Copy word for word the part of the bushfire smoke article below that runs from "Smoke presents a" up to and including "people could take.".

(EXCERPTED TEXT Opens)

As a result of the bushfires burning throughout Australia, smoke has been affecting large parts of the country, including capital cities. On Monday in the Melbourne CBD, the air quality index (AQI) peaked at 213, considered “very unhealthy”. The suburb of Box Hill experienced an AQI of 372, considered “hazardous”.
According to the Environment Protection Authority (EPA) Victoria, Gippsland, North East, Alpine Regions, Latrobe Valley and Geelong have also been heavily affected by smoke. It is believed that these conditions could continue until Sunday, January 12.
Smoke presents a particular challenge for those working outdoors, such as HVAC&R technicians. EPA Victoria called a media conference to discuss the measures that people could take.
“People really need to be aware of what they are doing, what the air quality is like around them,” said Victoria’s Chief Environmental Scientist Dr Andrea Hinwood. “It’s a really good idea for people to have their own plan as to how they’re going to take a break.”
Victoria’s Chief Health Officer Dr Brett Sutton spoke about the symptoms that people may experience, including cough, as well as nose, throat and eye irritation.
“People with pre-existing heart and lung conditions can get much worse symptoms,” Dr Sutton said. “They can get shortness of breath, chest tightness, wheezing and really significant cough. And we know it’s a threat to life for some people as well. So for those people in particular, they really need to try and minimise their exposure to smoke.”
Dr Sutton warned that although face masks can help, especially for vulnerable individuals, they are not a cure-all. He noted that people should look specifically for P2 or N95 masks.

(EXCERPTED TEXT Closes)
(GIVEN ENTRIES Opens)

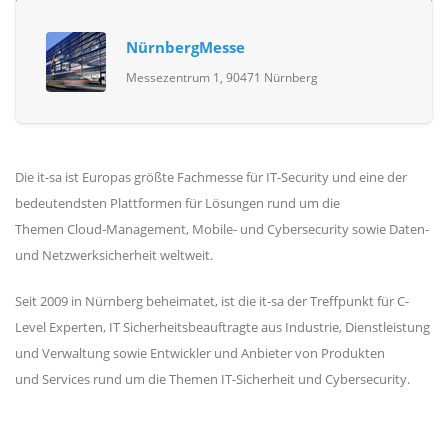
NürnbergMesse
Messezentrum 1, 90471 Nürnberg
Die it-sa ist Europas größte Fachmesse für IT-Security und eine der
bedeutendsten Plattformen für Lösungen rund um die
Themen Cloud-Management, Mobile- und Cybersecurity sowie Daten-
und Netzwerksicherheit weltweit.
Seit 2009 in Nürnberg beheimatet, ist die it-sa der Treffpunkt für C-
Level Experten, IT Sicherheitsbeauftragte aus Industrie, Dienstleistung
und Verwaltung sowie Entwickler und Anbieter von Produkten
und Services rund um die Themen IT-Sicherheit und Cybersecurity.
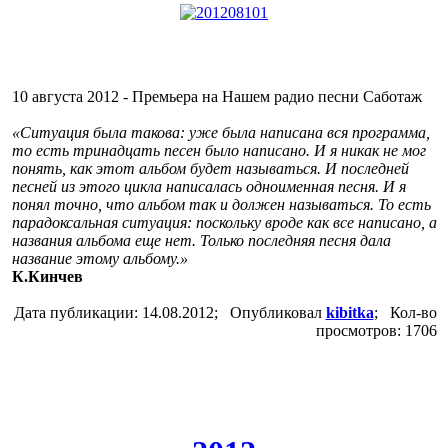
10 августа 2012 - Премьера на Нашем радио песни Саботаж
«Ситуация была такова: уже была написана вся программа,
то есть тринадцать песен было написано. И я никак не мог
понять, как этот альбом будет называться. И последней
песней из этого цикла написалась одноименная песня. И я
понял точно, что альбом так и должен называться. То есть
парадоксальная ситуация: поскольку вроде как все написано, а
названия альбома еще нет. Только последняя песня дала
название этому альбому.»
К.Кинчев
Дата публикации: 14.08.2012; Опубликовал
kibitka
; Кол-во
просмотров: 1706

(GIVEN ENTRIES Closes)
(GIVEN ENTRIES Opens)

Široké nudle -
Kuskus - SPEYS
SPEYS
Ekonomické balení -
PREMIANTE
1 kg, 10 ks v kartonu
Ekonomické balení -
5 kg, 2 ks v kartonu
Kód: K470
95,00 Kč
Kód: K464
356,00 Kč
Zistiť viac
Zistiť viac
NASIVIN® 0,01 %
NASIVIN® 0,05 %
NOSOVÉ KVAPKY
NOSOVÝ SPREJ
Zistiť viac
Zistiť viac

(GIVEN ENTRIES Closes)
(GIVEN ENTRIES Opens)

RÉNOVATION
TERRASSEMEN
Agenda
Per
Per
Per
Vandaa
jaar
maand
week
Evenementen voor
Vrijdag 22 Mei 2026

(GIVEN ENTRIES Closes)

OUTPUT BELOW:
Smoke presents a particular challenge for those working outdoors, such as HVAC&R technicians. EPA Victoria called a media conference to discuss the measures that people could take.